How will they recover? "We need to focus on the FA Cup match now," Pardew said, and no astute manager of Newcastle will ever take lightly the competition that has meant so much to the club's following since it was won three times in the 1950s.

If the Magpies can survive the trip to Brighton, Ba will have returned (subject to his own fate in the transfer window), andCheick Tioté (ditto), and the newcomer Papiss Cissé. Before the third round, Newcastle seemed tempting at 40-1. Ladbrokes are now quoting 20-1. Which makes Fulham attractive at 25-1.

Match Details

Fulham: STOCKDALE 7/10; KELLY 6; SENDEROS 5; HANGELAND 7; J RIISE 6; RUIZ 5; MURPHY 8; DEMPSEY 8; SIDWELL 6; DUFF 6; ZAMORA 7

Newcastle: KRUL 6; SANTON 4; COLOCCINI 5; WILLIAMSON 5; SIMPSON 6; GUTHRIE 6; CABAYE 5; GUTIERREZ 6; BEST 6; BEN ARFA 6; SHOLA AMEOBI 6

Scorers: Fulham Murphy pen 52, Dempsey 59, 65, 89, Zamora pen 68. Newcastle United Guthrie 43, Ben Arfa 85.

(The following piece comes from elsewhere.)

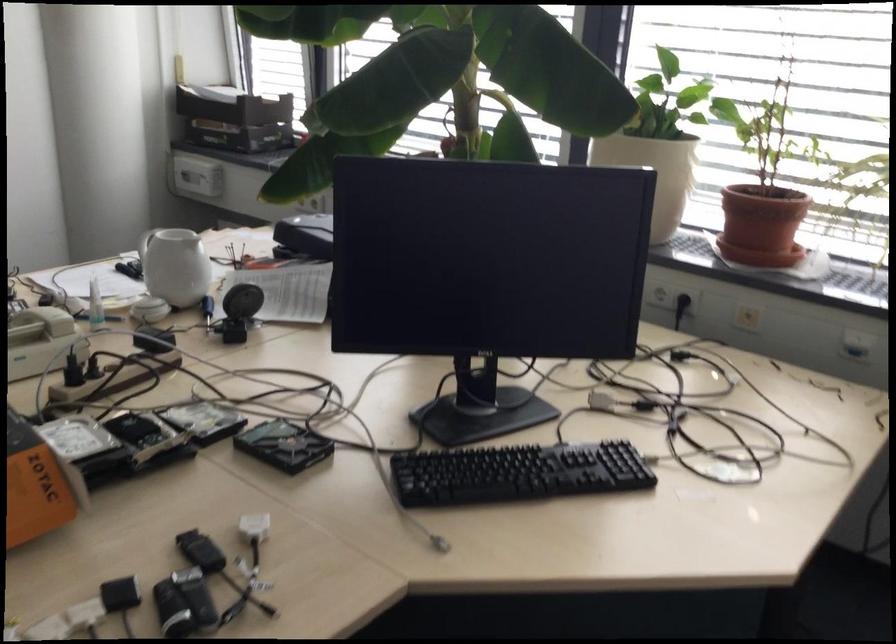
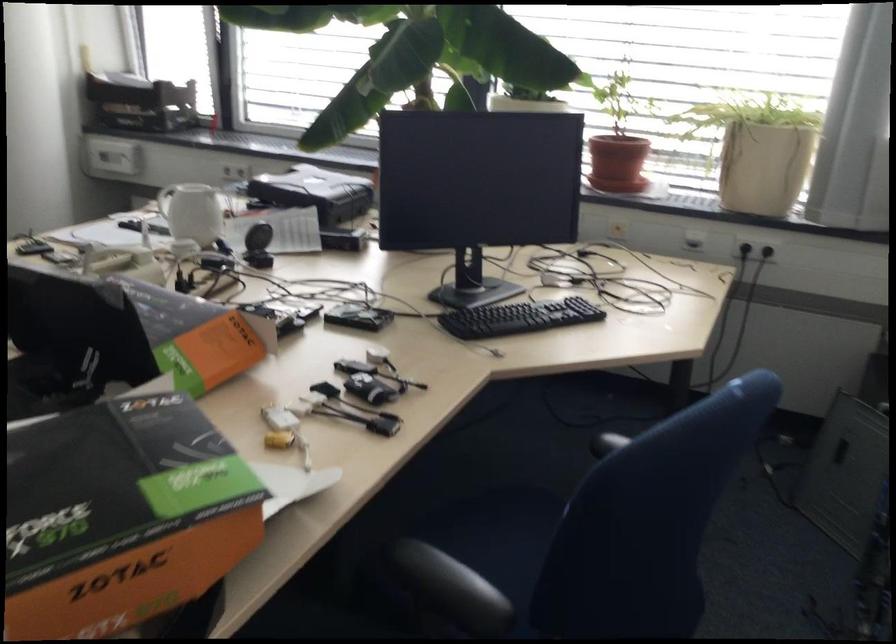
Which direction would the cameraman need to move to produce the second image?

Substitutes: Fulham Johnson 8 (Sidwell, 37), Baird 6 (Ruiz, h-t), Frei (Dempsey, 90). Newcastle Perch (Guthrie, 76), Gosling (Cabaye, 84), R Taylor (Best, 86).

Booked: Fulham None. Newcastle Santon, Guthrie, Simpson, Krul. Man of the match Dempsey. Match rating 8/10. Possession: Fulham 52% Newcastle 48%.

Attempts on target: Fulham 7 Newcastle 9.

Referee L Mason (Lancashire). Attendance 25,692.